Besides my year in Paris, the greatest professional and personal experience of my life was the year I spent with my family at Bard College in Upstate New York. The Hungarian educational system is quite different from the American one, so the knowledge, experience and expectations of American students are also different from their Hungarian counterparts. For me, it was a life-changing experience. Hungarian professors and students follow the German model, which they inherited from the 19th century: for them, knowledge has something to do with the amount of information you have in your head. You have to acquire a lot of data about the world, so Hungarian students know a lot more information. They know much more about America than an American student knows about Hungary (of course, this has to do with the importance and the real and metaphorical size of the two countries). But on the other hand, this data-based knowledge is not really useful. Hungarian students can not really argue, they are afraid to ask questions because they fear being ignorant. For the American student, knowledge has nothing to do with data: it's about skills. I loved at Bard College how brave they were to ask questions about topics they knew virtually nothing about. Their argumentative skills were also amazing. The ideal for me is somewhere between the two extremes, a little closer to the American model. It's great if you know a lot of data, but if you can not express yourself, if you can not start or participate in a conversation, then that knowledge is useless. To your other question, the students at Bard knew something about Hungarian culture, but in that respect, Bard College is a special place because, thanks to the late László Bitó, an alumnus and patron of the institution, quite a few Hungarian students study music there, so Hungarian culture is more present there than in other colleges in the United States.

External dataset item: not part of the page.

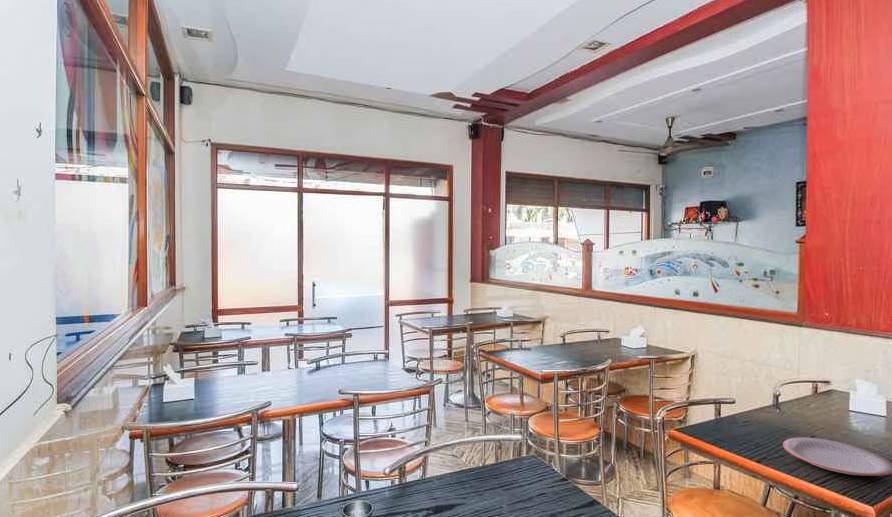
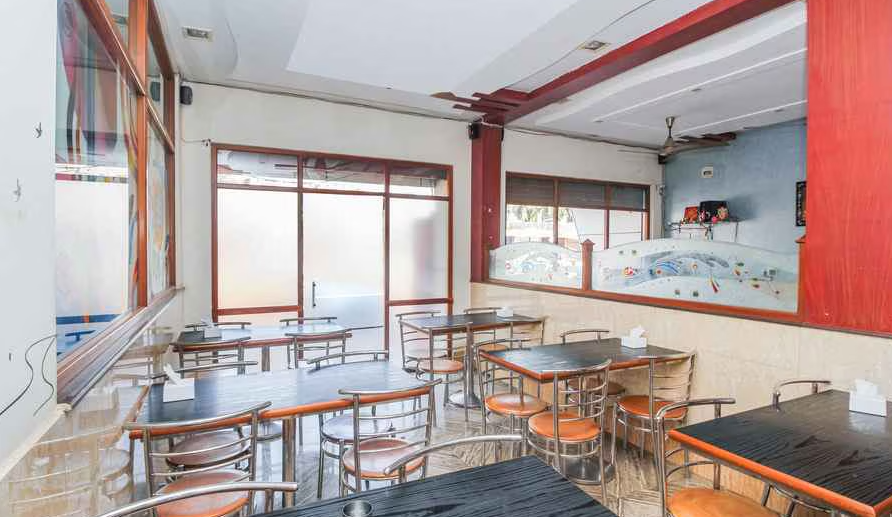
- plate [782,436,892,477]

What is unique to Hungarian culture and classical music? What differentiates it from Austrian, Czech, or any other type of classical music?

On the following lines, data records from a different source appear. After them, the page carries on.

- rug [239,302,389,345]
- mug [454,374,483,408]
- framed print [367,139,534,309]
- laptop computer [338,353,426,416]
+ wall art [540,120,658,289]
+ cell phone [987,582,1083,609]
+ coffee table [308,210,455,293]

Hungarian classical music was born in the 19th century, but its great period is the 20th century. We have some composers like Béla Bartók, Zoltán Kodály, György Ligeti and György Kurtág, who are considered the greatest among the greatest composers. In the world of classical music, Hungary is a much more important country than in any other field. It is difficult to say in a few words what makes Hungarian music so special, but I think it is three things: its relationship to the great classical tradition, its innovative spirit, and the way our beautiful and very special folk music is used in it. Using Bartók as an example, we can see what I mean: As a pianist, he was a great interpreter of the music of classical masters like Bach, Beethoven, Mozart and others, but as a composer, he was one of the most innovative spirits of his time. But this innovation was not one hundred percent new: it was based on music going back hundreds if not thousands of years, music preserved by peasants in the countryside. Old and new were thus blended into a new quality. Hungarian music is a musical universe where things of different origins can live together without harming each other, so it represents an ideal world. Something we should try to imitate in our daily life.